Von schwarz-weiß zu einem bunten Haufen. Dr. Jessica Distler war Pianistin und ist jetzt Beraterin bei 'The Boston Consulting Group'.

Frau Dr. Distler, wie kamen Sie als Pianistin und promovierte Musikwissenschaftlerin zu BCG?

Ich hatte bereits in der Schule den Wirtschaftsleistungskurs belegt und hätte ich die Aufnahmeprüfung für das Musikstudium nicht bestanden, wäre VWL meine Wahl gewesen. Da ich schon immer beides verbinden wollte, habe ich während meiner Dissertation bei einer Plattenfirma gearbeitet. Letztendlich hat mich mein Bruder darin bestärkt, in die Wirtschaft zu gehen. Ich bin dann über ›Move On‹, dem BCG-Workshop speziell für Frauen, zum Unternehmen gekommen.

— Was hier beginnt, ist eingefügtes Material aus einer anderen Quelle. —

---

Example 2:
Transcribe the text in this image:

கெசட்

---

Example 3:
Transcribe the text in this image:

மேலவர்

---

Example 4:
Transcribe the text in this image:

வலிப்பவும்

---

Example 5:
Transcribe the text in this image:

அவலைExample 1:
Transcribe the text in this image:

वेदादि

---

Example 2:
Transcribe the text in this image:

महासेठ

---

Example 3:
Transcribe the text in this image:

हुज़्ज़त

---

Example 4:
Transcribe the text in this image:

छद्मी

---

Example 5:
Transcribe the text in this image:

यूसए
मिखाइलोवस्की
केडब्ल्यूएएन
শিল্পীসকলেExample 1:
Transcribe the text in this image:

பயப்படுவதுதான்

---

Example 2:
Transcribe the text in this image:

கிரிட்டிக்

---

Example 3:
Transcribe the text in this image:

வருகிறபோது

Wie waren die ersten Tage im Unternehmen?

Dank des ›Exotentrainings‹ gleich zu Beginn meines Einstiegs, das die Grundlagen für Nicht-Wirtschaftswissenschaftler vermittelt, habe ich direkt an meinem ersten Tag – ohne Schonfrist – mein erstes Projekt bekommen. Natürlich war es anfangs viel, aber bereits am dritten Tag hatte ich das Gefühl, schon seit drei Monaten dabei zu sein. Der Vorteil ist, dass an einem Projekt erfahrene Kollegen und Neueinsteiger zusammenarbeiten. Daher hatte ich bei Fragen immer einen Ansprechpartner.

Von der Kunst zur Beratung – inwieweit gab es vor allem anfangs eine gewisse Hemmschwelle?

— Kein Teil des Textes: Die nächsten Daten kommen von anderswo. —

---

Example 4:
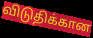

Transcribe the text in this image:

விடுதிக்கான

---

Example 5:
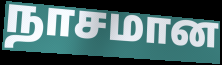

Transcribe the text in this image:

நாசமான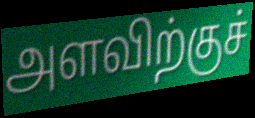
அளவிற்குச்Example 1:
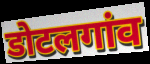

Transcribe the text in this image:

डोटलगांव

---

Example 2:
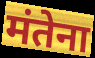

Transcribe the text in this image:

मंतेना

Als ich das Studium begonnen habe, war dies anfänglich auch Neuland für mich, da viele Kommilitonen einen viel intensiveren musikalischen hintergrund hatten. Letztendlich war ich trotz der neuen herausforderungen zwar ängstlich, zugleich aber auch neugierig. Von Vorteil war, dass bei ›Move on‹ sehr viele Exoten wie Informatiker, Mediziner und Geisteswissenschaftler teilgenommen haben. Dieser konkrete Kontakt bei der Bearbeitung von Fallstudien hat mich sehr schnell überzeugt. Ich habe mir auch andere Beraterfirmen angesehen, aber ich muss sagen, BCG war für mich die beste Wahl. Ich arbeite nun seit vier Jahren hier und es findet keiner komisch, dass ich Konzertpianistin war – irgendwie ist es normal.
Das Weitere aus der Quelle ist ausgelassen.